Financial ratios turn a company's raw financial statements into insight — and they are heavily tested in the NISM Series XV exam. This guide covers the essential ratios every research analyst must know, grouped by what they measure, with formulas and plain-English meaning.
Why ratios matter
A balance sheet and P&L are just numbers until you put them in context. Ratios let you compare a company across time and against peers — measuring profitability, financial health, efficiency and valuation in a standard way.
1. Profitability ratios
These measure how efficiently a company turns revenue and capital into profit.
- Net Profit Margin = Net Profit / Revenue. How much of each rupee of sales becomes profit.
- Return on Equity (ROE) = Net Profit / Shareholders' Equity. Profit generated on owners' funds. A favourite exam ratio.

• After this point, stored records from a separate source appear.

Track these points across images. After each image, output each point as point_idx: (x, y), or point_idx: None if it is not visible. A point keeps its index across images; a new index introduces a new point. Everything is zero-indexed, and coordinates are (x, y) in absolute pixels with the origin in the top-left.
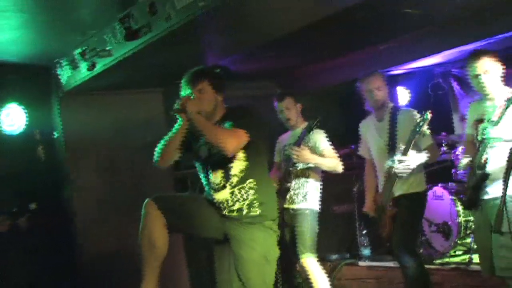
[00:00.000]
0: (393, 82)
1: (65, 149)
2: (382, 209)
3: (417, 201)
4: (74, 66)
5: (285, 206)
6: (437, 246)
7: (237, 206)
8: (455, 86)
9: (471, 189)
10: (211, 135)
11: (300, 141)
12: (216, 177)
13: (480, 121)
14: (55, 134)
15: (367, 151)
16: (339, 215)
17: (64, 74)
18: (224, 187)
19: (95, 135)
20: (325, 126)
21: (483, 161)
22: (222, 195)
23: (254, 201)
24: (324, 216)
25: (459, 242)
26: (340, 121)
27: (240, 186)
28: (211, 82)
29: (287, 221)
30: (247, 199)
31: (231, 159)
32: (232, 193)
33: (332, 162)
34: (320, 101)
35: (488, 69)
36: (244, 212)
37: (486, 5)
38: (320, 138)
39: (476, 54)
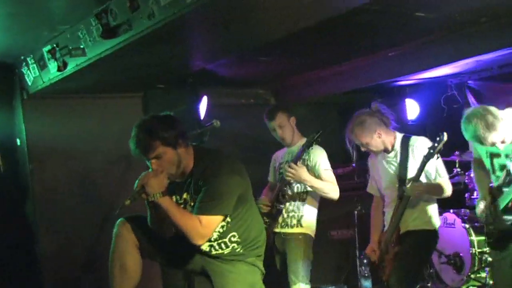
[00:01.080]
0: (401, 93)
1: (28, 159)
2: (385, 248)
3: (424, 240)
4: (42, 65)
5: (276, 230)
6: (447, 280)
7: (215, 253)
8: (471, 99)
9: (501, 232)
10: (179, 223)
11: (297, 158)
12: None
13: (496, 155)
14: (17, 142)
15: (376, 189)
16: (337, 241)
17: (30, 74)
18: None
19: (64, 143)
20: (322, 141)
21: (511, 204)
22: (200, 246)
23: (237, 249)
24: (320, 241)
25: (472, 276)
26: (341, 135)
27: (220, 240)
28: (164, 141)
29: (278, 247)
30: (226, 249)
31: None
32: (211, 246)
33: (329, 187)
34: (318, 112)
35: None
36: (225, 253)
37: (506, 11)
38: (320, 157)
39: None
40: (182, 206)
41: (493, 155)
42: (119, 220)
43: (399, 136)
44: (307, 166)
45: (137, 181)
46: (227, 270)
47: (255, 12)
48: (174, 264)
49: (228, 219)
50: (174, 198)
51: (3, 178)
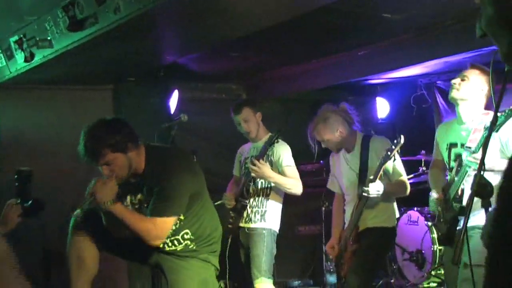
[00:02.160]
0: (372, 92)
1: None
2: (344, 246)
3: (383, 237)
4: (8, 55)
5: (241, 224)
6: (410, 276)
7: (168, 249)
8: (440, 100)
9: (448, 223)
10: (133, 227)
11: (261, 155)
12: None
13: (454, 145)
14: None
15: (336, 185)
16: (304, 236)
17: None
18: None
19: (33, 134)
20: (293, 137)
21: (459, 192)
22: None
23: (190, 245)
24: (287, 237)
25: (433, 273)
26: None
27: (173, 237)
28: (112, 148)
29: (242, 241)
30: (179, 245)
31: None
32: (164, 243)
33: (293, 183)
34: (290, 109)
35: (473, 92)
36: (178, 249)
37: (470, 15)
38: (284, 153)
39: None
40: (137, 206)
41: (451, 146)
42: (74, 213)
43: (360, 136)
44: (270, 161)
45: (88, 189)
46: (180, 266)
47: (221, 8)
48: (130, 259)
49: (182, 217)
50: (128, 198)
51: None
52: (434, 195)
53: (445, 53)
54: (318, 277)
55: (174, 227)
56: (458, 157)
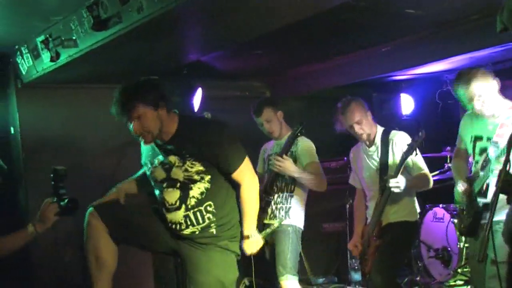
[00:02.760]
0: (396, 88)
1: (21, 148)
2: (367, 242)
3: (406, 231)
4: (35, 55)
5: (265, 221)
6: (435, 274)
7: (189, 230)
8: None
9: (471, 217)
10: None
11: (284, 151)
12: (172, 196)
13: (479, 138)
14: (11, 130)
15: (357, 181)
16: (328, 234)
17: (24, 63)
18: (178, 208)
19: (57, 133)
20: (316, 135)
21: (484, 187)
22: (175, 217)
23: (211, 224)
24: (312, 234)
25: (459, 271)
26: (335, 129)
27: (197, 209)
28: (144, 102)
29: (267, 238)
30: (202, 223)
31: (193, 181)
32: (186, 216)
33: (316, 178)
34: (312, 106)
35: (483, 93)
36: (197, 233)
37: (495, 9)
38: (307, 149)
39: (463, 79)
40: (167, 166)
41: (476, 139)
42: (88, 209)
43: (380, 129)
44: (294, 157)
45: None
46: (202, 260)
47: (243, 5)
48: (146, 247)
49: (208, 185)
50: (157, 158)
51: None
52: (461, 187)
53: (470, 48)
54: (342, 274)
55: (200, 197)
56: (484, 151)
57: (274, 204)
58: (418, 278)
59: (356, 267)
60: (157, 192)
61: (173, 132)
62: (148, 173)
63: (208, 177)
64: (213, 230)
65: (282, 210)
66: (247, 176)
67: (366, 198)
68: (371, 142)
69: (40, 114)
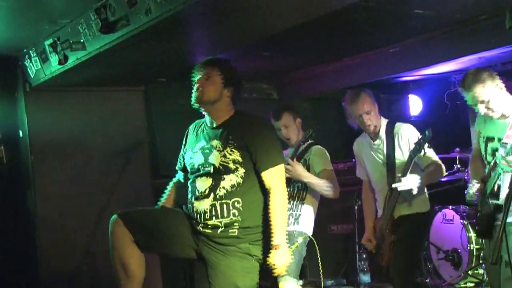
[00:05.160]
0: (404, 89)
1: (30, 151)
2: (381, 237)
3: (418, 222)
4: (43, 58)
5: None
6: (445, 276)
7: (213, 221)
8: None
9: (485, 218)
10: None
11: (294, 156)
12: (203, 184)
13: (491, 139)
14: (20, 134)
15: (364, 173)
16: (336, 235)
17: (33, 66)
18: (207, 196)
19: (65, 136)
20: (324, 136)
21: (496, 188)
22: (202, 205)
23: (235, 223)
24: (320, 236)
25: (470, 272)
26: (342, 130)
27: (224, 201)
28: (221, 72)
29: None
30: (226, 217)
31: (227, 170)
32: (213, 206)
33: (328, 184)
34: (320, 107)
35: (486, 97)
36: (219, 230)
37: (504, 9)
38: (320, 156)
39: (465, 84)
40: (207, 151)
41: (488, 140)
42: (112, 217)
43: (384, 121)
44: (308, 165)
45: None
46: (222, 265)
47: (250, 7)
48: (170, 252)
49: (240, 180)
50: (199, 144)
51: (6, 169)
52: (473, 187)
53: (479, 49)
54: (351, 276)
55: (230, 189)
56: (495, 152)
57: None
58: (428, 280)
59: (365, 269)
60: (189, 182)
61: (226, 118)
62: (187, 160)
63: (242, 171)
64: (235, 231)
65: (292, 217)
66: (277, 182)
67: (373, 190)
68: (376, 135)
69: (48, 117)
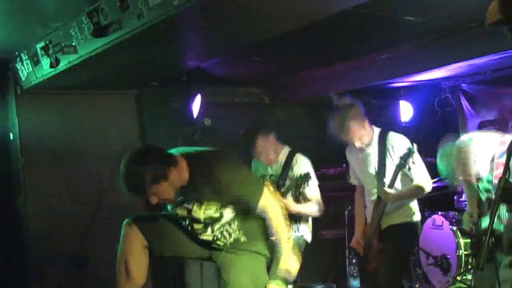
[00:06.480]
0: (395, 95)
1: (20, 154)
2: (368, 244)
3: (407, 232)
4: (35, 61)
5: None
6: (434, 281)
7: (220, 242)
8: (465, 103)
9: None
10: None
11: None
12: (197, 226)
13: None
14: (10, 136)
15: (357, 178)
16: (327, 240)
17: (24, 69)
18: (204, 231)
19: (56, 139)
20: (315, 142)
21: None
22: (203, 236)
23: (241, 237)
24: (311, 240)
25: (458, 278)
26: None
27: (224, 228)
28: (154, 182)
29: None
30: (231, 237)
31: (214, 219)
32: (214, 236)
33: (314, 208)
34: (311, 113)
35: None
36: (228, 244)
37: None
38: (304, 170)
39: None
40: (187, 207)
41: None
42: (125, 221)
43: (377, 130)
44: (291, 178)
45: None
46: (234, 263)
47: (243, 12)
48: (184, 255)
49: (235, 214)
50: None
51: None
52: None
53: (469, 56)
54: (341, 281)
55: (227, 222)
56: (488, 191)
57: None
58: (417, 285)
59: (355, 274)
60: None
61: (187, 178)
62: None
63: (228, 209)
64: (243, 238)
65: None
66: (270, 208)
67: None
68: (368, 144)
69: (39, 120)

- Return on Capital Employed (ROCE) = EBIT / Capital Employed. Returns on all long-term capital (equity + debt).
Higher is generally better, but always compare with industry norms.
2. Liquidity ratios
These measure the ability to meet short-term obligations.

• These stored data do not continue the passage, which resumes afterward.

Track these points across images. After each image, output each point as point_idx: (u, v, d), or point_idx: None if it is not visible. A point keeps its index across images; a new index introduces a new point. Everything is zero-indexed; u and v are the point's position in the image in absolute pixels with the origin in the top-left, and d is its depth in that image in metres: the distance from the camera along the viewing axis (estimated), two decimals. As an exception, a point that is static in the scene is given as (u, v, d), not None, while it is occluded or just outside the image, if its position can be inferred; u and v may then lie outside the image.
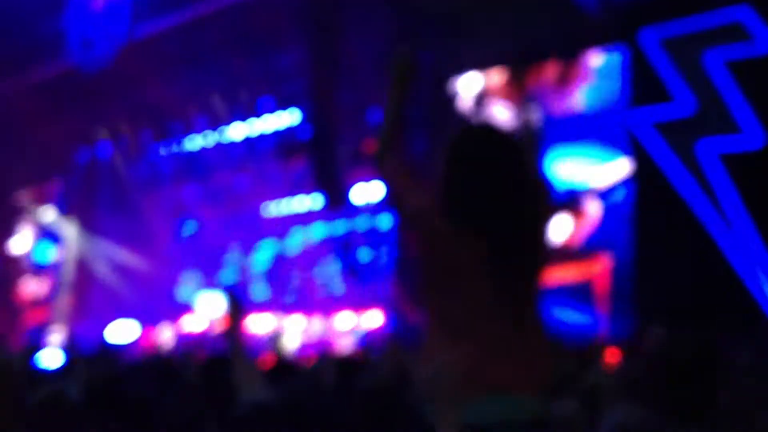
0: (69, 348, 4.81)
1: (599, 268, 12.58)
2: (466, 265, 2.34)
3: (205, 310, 19.13)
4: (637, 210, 12.12)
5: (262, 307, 18.71)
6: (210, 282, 20.94)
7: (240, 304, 2.68)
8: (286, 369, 4.88)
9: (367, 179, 18.03)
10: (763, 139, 10.66)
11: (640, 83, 12.19)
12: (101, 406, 3.47)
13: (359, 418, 3.87)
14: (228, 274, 21.08)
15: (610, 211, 12.66)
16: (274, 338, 5.28)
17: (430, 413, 2.36)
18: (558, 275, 12.28)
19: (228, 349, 3.75)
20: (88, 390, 3.60)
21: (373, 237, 17.54)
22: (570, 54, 13.36)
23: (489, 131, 2.50)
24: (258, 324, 15.28)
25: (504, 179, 2.38)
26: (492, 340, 2.32)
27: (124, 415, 3.36)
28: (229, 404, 3.25)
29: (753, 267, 10.53)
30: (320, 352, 8.43)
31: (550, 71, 13.52)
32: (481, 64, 14.07)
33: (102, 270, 21.22)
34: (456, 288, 2.36)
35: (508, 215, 2.35)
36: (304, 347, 13.75)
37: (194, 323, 19.10)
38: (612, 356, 7.72)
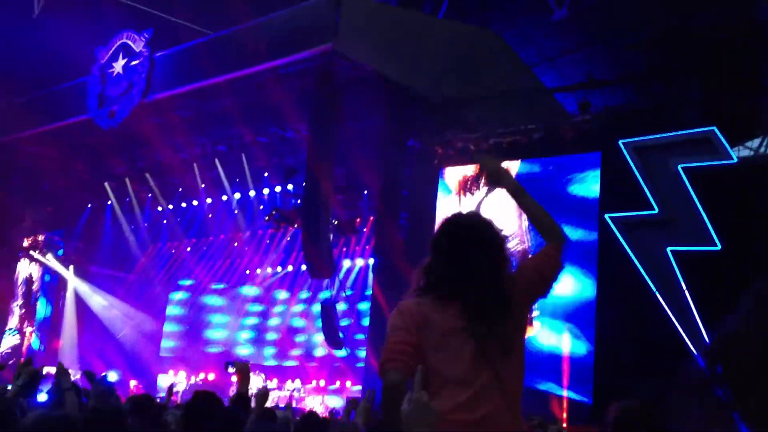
0: (60, 378, 5.15)
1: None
2: (452, 329, 2.68)
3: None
4: (600, 300, 12.83)
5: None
6: (196, 339, 21.36)
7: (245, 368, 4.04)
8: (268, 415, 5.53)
9: (352, 254, 18.59)
10: (720, 242, 11.48)
11: (612, 186, 13.04)
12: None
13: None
14: (216, 333, 21.52)
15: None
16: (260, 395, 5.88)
17: None
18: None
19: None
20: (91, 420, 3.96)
21: (353, 307, 18.04)
22: (551, 153, 14.14)
23: (471, 220, 2.91)
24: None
25: (482, 261, 2.74)
26: (476, 388, 2.62)
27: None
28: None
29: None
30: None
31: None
32: (467, 157, 14.80)
33: (99, 316, 21.54)
34: (447, 347, 2.69)
35: (486, 289, 2.71)
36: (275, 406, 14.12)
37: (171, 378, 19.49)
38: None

- Current Ratio = Current Assets / Current Liabilities. A ratio around 1.5–2 is often considered healthy.
- Quick Ratio (Acid Test) = (Current Assets − Inventory) / Current Liabilities. A stricter test that excludes inventory.
3. Leverage (solvency) ratios
These measure how much debt a company carries.

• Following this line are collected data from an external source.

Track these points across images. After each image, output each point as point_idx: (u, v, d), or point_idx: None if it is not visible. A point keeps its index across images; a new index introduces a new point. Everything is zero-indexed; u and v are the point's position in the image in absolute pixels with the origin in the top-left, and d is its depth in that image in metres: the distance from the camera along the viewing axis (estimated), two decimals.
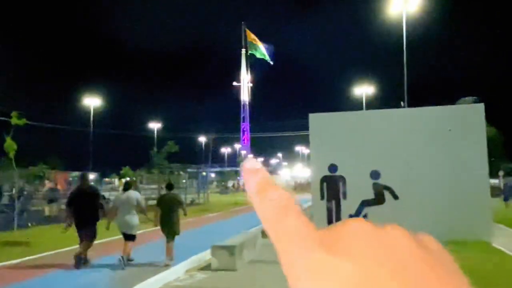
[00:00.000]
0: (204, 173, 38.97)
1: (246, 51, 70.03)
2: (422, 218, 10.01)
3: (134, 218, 7.92)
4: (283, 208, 0.29)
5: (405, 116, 10.60)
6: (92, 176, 55.43)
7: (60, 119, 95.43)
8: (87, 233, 7.84)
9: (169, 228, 7.83)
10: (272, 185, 0.30)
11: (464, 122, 10.11)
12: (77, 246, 7.89)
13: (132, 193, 8.28)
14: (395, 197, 10.28)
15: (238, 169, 73.60)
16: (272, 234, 0.28)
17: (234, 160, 78.37)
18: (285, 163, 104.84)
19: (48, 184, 22.41)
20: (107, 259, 8.04)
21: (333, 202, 10.60)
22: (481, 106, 9.99)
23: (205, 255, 7.87)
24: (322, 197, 10.67)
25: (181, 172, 35.72)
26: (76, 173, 47.98)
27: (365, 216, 10.34)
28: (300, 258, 0.26)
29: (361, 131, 10.74)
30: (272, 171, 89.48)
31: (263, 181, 0.30)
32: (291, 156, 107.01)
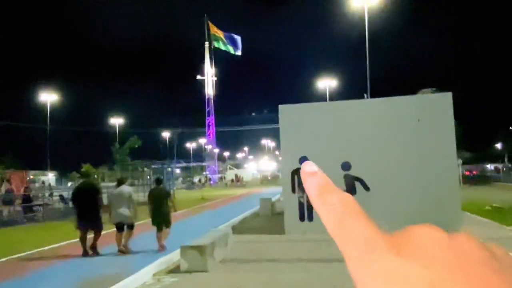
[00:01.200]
0: (169, 169, 38.06)
1: (210, 44, 69.01)
2: (393, 209, 9.95)
3: (126, 210, 8.62)
4: (345, 212, 0.29)
5: (375, 106, 10.49)
6: (50, 175, 53.11)
7: (16, 116, 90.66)
8: (94, 226, 8.62)
9: (161, 219, 8.63)
10: (331, 188, 0.31)
11: (433, 111, 10.11)
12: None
13: (125, 188, 8.97)
14: (366, 188, 10.17)
15: (204, 164, 72.83)
16: (336, 239, 0.28)
17: (200, 155, 77.39)
18: (251, 157, 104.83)
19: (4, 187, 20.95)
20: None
21: (305, 195, 10.30)
22: (449, 95, 10.02)
23: (174, 257, 7.40)
24: (293, 190, 10.41)
25: (145, 168, 35.25)
26: (35, 172, 45.77)
27: None
28: (369, 262, 0.26)
29: (332, 122, 10.54)
30: (238, 165, 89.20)
31: (322, 184, 0.31)
32: (257, 149, 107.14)
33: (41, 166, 51.70)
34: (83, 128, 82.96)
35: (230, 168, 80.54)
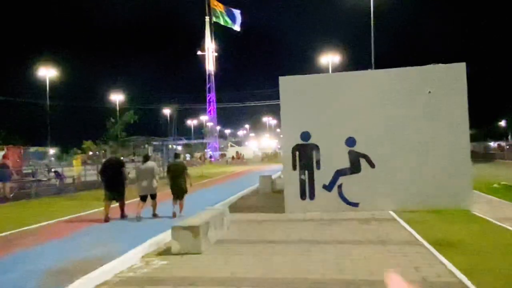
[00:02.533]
0: (170, 146, 37.57)
1: (210, 19, 67.30)
2: (401, 187, 9.45)
3: (153, 183, 9.97)
4: None
5: (383, 78, 9.80)
6: (52, 151, 52.76)
7: (16, 91, 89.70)
8: (119, 195, 10.01)
9: (178, 189, 9.82)
10: None
11: (445, 83, 9.43)
12: None
13: (150, 164, 10.24)
14: (372, 165, 9.62)
15: (204, 141, 72.31)
16: None
17: (201, 133, 76.72)
18: (252, 134, 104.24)
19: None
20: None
21: (306, 172, 9.83)
22: (462, 66, 9.32)
23: (165, 237, 6.91)
24: (294, 168, 9.86)
25: (146, 145, 35.15)
26: (35, 148, 45.43)
27: (340, 187, 9.66)
28: None
29: (336, 95, 9.90)
30: (239, 142, 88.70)
31: None
32: (258, 127, 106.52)
33: (42, 142, 51.24)
34: (83, 104, 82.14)
35: (231, 146, 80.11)
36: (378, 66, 26.61)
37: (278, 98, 10.24)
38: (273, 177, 16.50)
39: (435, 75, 9.54)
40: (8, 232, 8.72)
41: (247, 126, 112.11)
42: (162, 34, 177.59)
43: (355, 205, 9.61)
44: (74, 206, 12.71)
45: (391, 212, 9.19)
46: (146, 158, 10.45)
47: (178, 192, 9.84)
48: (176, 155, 11.04)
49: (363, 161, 9.64)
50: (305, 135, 9.84)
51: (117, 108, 54.21)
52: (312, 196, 9.75)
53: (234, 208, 10.85)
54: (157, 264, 5.70)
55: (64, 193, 16.48)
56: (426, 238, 6.57)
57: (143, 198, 9.91)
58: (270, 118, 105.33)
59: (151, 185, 9.93)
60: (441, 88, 9.44)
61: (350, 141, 9.70)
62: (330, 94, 9.88)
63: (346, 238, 6.91)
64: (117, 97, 55.83)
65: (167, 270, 5.40)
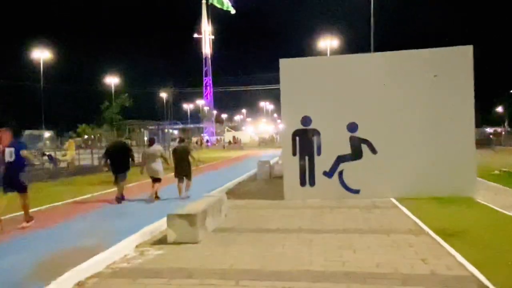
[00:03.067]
0: (166, 130, 37.14)
1: (207, 1, 66.11)
2: (403, 174, 9.20)
3: (159, 166, 10.33)
4: None
5: (387, 61, 9.45)
6: (47, 134, 52.22)
7: (10, 74, 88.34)
8: (121, 178, 10.10)
9: (183, 172, 10.32)
10: None
11: (451, 66, 9.11)
12: None
13: (156, 147, 10.67)
14: (374, 151, 9.35)
15: (201, 126, 71.87)
16: None
17: (197, 117, 76.15)
18: (249, 119, 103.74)
19: None
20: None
21: (306, 158, 9.55)
22: (469, 49, 8.98)
23: (161, 225, 6.64)
24: (294, 153, 9.58)
25: (142, 129, 34.72)
26: (28, 132, 44.88)
27: (341, 173, 9.40)
28: None
29: (337, 79, 9.56)
30: (236, 127, 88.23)
31: None
32: (255, 112, 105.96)
33: (37, 126, 50.67)
34: (78, 88, 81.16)
35: (228, 130, 79.71)
36: (378, 50, 26.16)
37: (275, 82, 9.94)
38: (271, 162, 16.23)
39: (441, 59, 9.21)
40: None
41: (244, 111, 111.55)
42: (158, 16, 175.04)
43: (356, 192, 9.37)
44: (67, 191, 12.40)
45: (393, 200, 8.96)
46: (152, 142, 10.90)
47: (183, 174, 10.35)
48: (181, 139, 11.49)
49: (364, 147, 9.36)
50: (306, 120, 9.53)
51: (113, 92, 53.52)
52: (312, 183, 9.50)
53: (232, 194, 10.60)
54: (152, 254, 5.44)
55: (57, 178, 16.13)
56: (431, 227, 6.34)
57: (153, 180, 10.33)
58: (267, 103, 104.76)
59: (157, 168, 10.27)
60: (446, 72, 9.12)
61: (352, 127, 9.40)
62: (332, 77, 9.53)
63: (348, 226, 6.67)
64: (112, 80, 55.06)
65: (162, 260, 5.15)
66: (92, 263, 4.93)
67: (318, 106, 9.54)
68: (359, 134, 9.38)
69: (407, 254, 5.09)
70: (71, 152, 19.20)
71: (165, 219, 6.16)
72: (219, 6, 62.17)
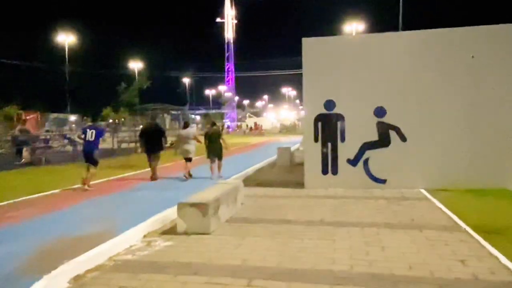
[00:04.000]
0: (191, 116, 37.04)
1: None
2: (435, 163, 8.50)
3: (192, 146, 11.24)
4: None
5: (418, 40, 8.67)
6: (73, 117, 52.95)
7: (37, 57, 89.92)
8: (155, 158, 11.11)
9: (215, 153, 11.07)
10: None
11: (491, 47, 8.27)
12: None
13: (190, 129, 11.73)
14: (403, 138, 8.66)
15: (223, 111, 71.50)
16: None
17: (219, 103, 75.80)
18: (271, 105, 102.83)
19: (18, 126, 20.08)
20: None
21: (329, 145, 8.95)
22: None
23: (172, 213, 6.22)
24: (316, 139, 8.98)
25: (165, 114, 34.93)
26: (55, 115, 45.53)
27: (366, 161, 8.77)
28: None
29: (365, 60, 8.85)
30: (258, 113, 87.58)
31: None
32: (277, 98, 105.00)
33: (62, 109, 51.40)
34: (102, 72, 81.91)
35: (249, 116, 79.25)
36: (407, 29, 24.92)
37: (298, 67, 9.26)
38: (291, 148, 15.67)
39: (480, 38, 8.37)
40: (5, 202, 8.23)
41: (265, 97, 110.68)
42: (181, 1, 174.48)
43: (382, 181, 8.74)
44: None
45: (422, 191, 8.30)
46: (187, 125, 11.82)
47: (215, 155, 11.07)
48: (213, 123, 12.16)
49: (393, 134, 8.68)
50: (330, 104, 8.90)
51: (136, 76, 53.55)
52: (335, 171, 8.91)
53: (250, 181, 10.12)
54: (160, 245, 5.01)
55: (77, 160, 16.02)
56: (468, 223, 5.69)
57: (186, 160, 11.18)
58: (290, 89, 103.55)
59: (189, 148, 11.15)
60: (486, 53, 8.29)
61: (379, 111, 8.72)
62: (358, 58, 8.84)
63: (375, 220, 6.09)
64: (135, 65, 55.09)
65: (169, 253, 4.72)
66: (94, 254, 4.55)
67: (343, 89, 8.89)
68: (387, 119, 8.69)
69: (443, 254, 4.50)
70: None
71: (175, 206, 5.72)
72: None
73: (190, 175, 11.11)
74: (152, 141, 11.04)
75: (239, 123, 70.59)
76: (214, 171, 11.01)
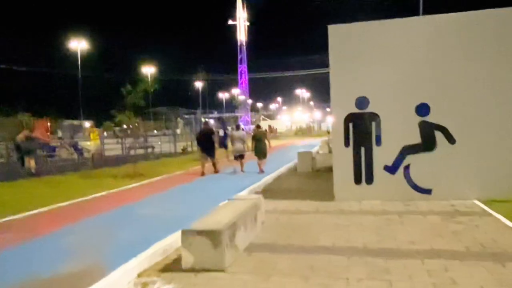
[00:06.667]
0: (203, 119, 36.18)
1: None
2: (489, 168, 7.11)
3: (244, 146, 13.00)
4: None
5: (470, 23, 7.31)
6: (87, 124, 52.45)
7: (54, 65, 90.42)
8: (211, 156, 13.07)
9: (260, 152, 12.71)
10: None
11: None
12: None
13: (241, 131, 13.63)
14: (451, 140, 7.30)
15: (236, 115, 70.40)
16: None
17: (233, 106, 74.74)
18: (285, 108, 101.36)
19: (23, 133, 19.13)
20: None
21: (362, 150, 7.64)
22: None
23: (177, 240, 4.98)
24: (347, 143, 7.68)
25: (178, 118, 34.05)
26: (68, 122, 44.97)
27: (407, 168, 7.43)
28: None
29: (403, 48, 7.53)
30: (272, 116, 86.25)
31: None
32: (291, 100, 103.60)
33: (75, 116, 50.94)
34: (115, 76, 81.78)
35: (263, 119, 77.98)
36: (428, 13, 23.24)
37: (312, 67, 7.99)
38: (313, 153, 14.37)
39: None
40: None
41: (279, 99, 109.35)
42: (194, 3, 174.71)
43: (427, 192, 7.38)
44: (84, 186, 11.10)
45: (477, 202, 6.94)
46: (238, 127, 14.07)
47: (261, 153, 12.69)
48: (258, 126, 14.34)
49: (439, 135, 7.32)
50: (362, 101, 7.60)
51: (149, 79, 52.75)
52: (369, 180, 7.59)
53: (270, 192, 8.87)
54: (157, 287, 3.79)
55: (79, 170, 15.00)
56: None
57: (236, 158, 13.01)
58: (303, 91, 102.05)
59: (242, 148, 12.95)
60: None
61: (422, 109, 7.38)
62: (395, 46, 7.51)
63: (434, 246, 4.76)
64: (148, 70, 54.31)
65: None
66: None
67: (377, 84, 7.58)
68: (431, 118, 7.34)
69: None
70: (95, 142, 18.07)
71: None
72: None
73: (242, 171, 12.87)
74: (207, 143, 12.96)
75: (253, 126, 69.39)
76: (260, 166, 12.62)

- Debt-to-Equity = Total Debt / Shareholders' Equity. Higher means more financial risk.
- Interest Coverage = EBIT / Interest Expense. How comfortably profits cover interest. Below ~1.5 is a warning sign.
4. Efficiency (activity) ratios
These show how well a company uses its assets.
- Asset Turnover = Revenue / Total Assets. Revenue generated per rupee of assets.
- Inventory Turnover = COGS / Average Inventory. How fast inventory is sold. A falling ratio can signal weak demand.
5. Valuation ratios (market multiples)
These link price to fundamentals — central to the valuation chapter.
- P/E (Price-to-Earnings) = Price per Share / EPS. Price paid per rupee of earnings.
- P/B (Price-to-Book) = Price per Share / Book Value per Share. Price relative to net assets.
- EV/EBITDA = Enterprise Value / EBITDA. A capital-structure-neutral valuation multiple.
Worked example: If EPS is ₹15 and the P/E is 20, the market price = P/E × EPS = ₹300. Reverse the formula to find any missing piece.
How to interpret ratios (the analyst's mindset)
A ratio in isolation means little. Always:
- Compare with peers — is ROE high for this industry?
- Compare over time — is the trend improving or deteriorating?
- Cross-check — high ROE driven by high debt is riskier than ROE driven by margins.
This comparative thinking is exactly what the NISM Research Analyst exam tests in its case-study questions.
Tips for the exam
- Memorise the formulas — many questions simply test the formula or a one-step calculation.
- Know what "good" looks like — e.g. higher ROE/ROCE, comfortable interest coverage.
- Practise numerical questions until calculations are quick and automatic.
Drill ratio and valuation questions on ScoreSetu — each one comes with a worked explanation. For the bigger picture, see our guide to DCF valuation for NISM XV.
Master these financial ratios and you will handle both the calculation and the interpretation questions that make up a big share of the NISM Series XV marks.